The next morning after porridge and toast (I like variety so had a different breakfast almost every morning) I headed off again. Today was rainy on and off but the wind had died down quite a bit.
This morning despite the weather I was drawn back to Sango Bay where I walked over to the viewpoint that I had missed going to the other day.
I was feeling rested and quite chipper from my rest the day before so I walked on past the turn back to the B and B towards Balnakeil. I came to a path on my right that called out to me so I followed it for a while.
Okay, I beat the one on the right but I had to give up with the one on the left and give her the win. I won't even tell you how many pictures I have of these two staring at me.
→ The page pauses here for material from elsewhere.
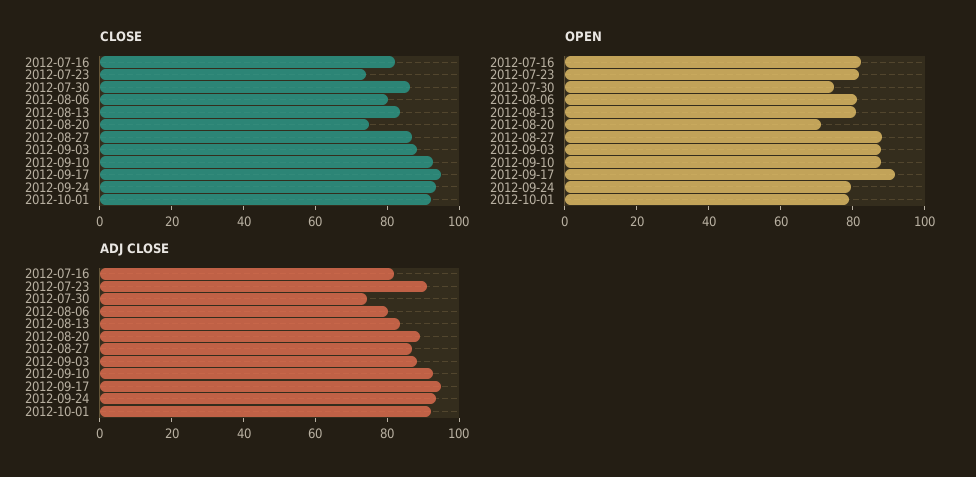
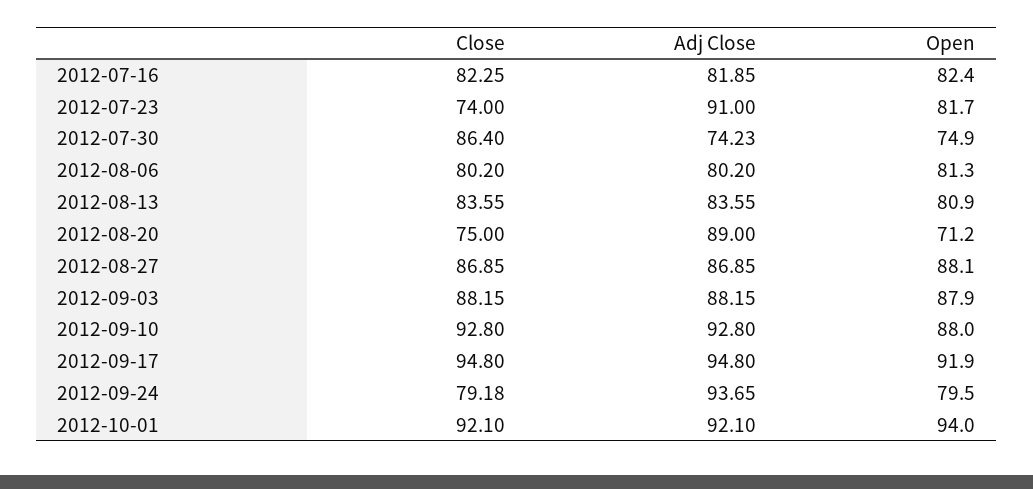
CLOSE, 2012-09-24: 95 -> 79.18
OPEN, 2012-10-01: 80 -> 94

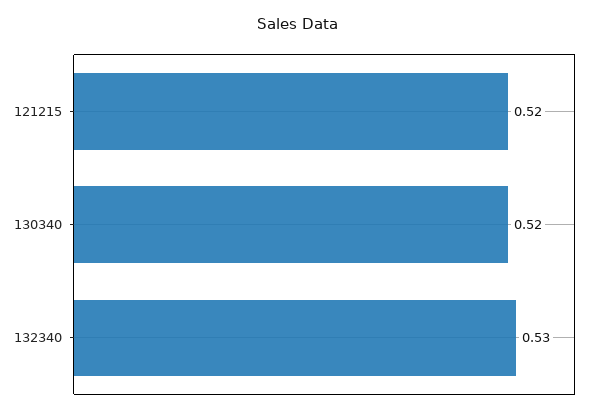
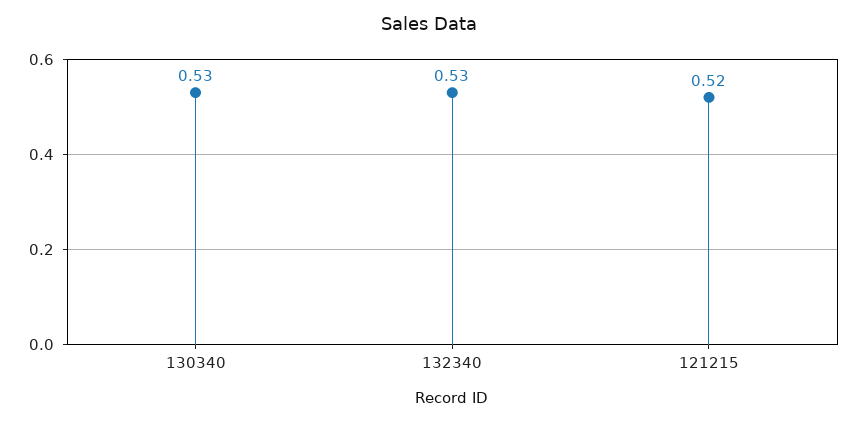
130340: 0.52 -> 0.53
In the meantime, the "doors" came off a couple of the houses on my travels and no, I still haven't put it up.
This is her shop with living quarters beside it. It was the perfect kind of day to browse and that I did.
The next morning I opted for the full Scottish breakfast again (hold the beans) as I had a big day of travel ahead of me.
Then time to say goodbye and walk in the drizzle to wait for the number 803 Durness bus (once a week only!) to Thurso to catch my ferry to Orkney.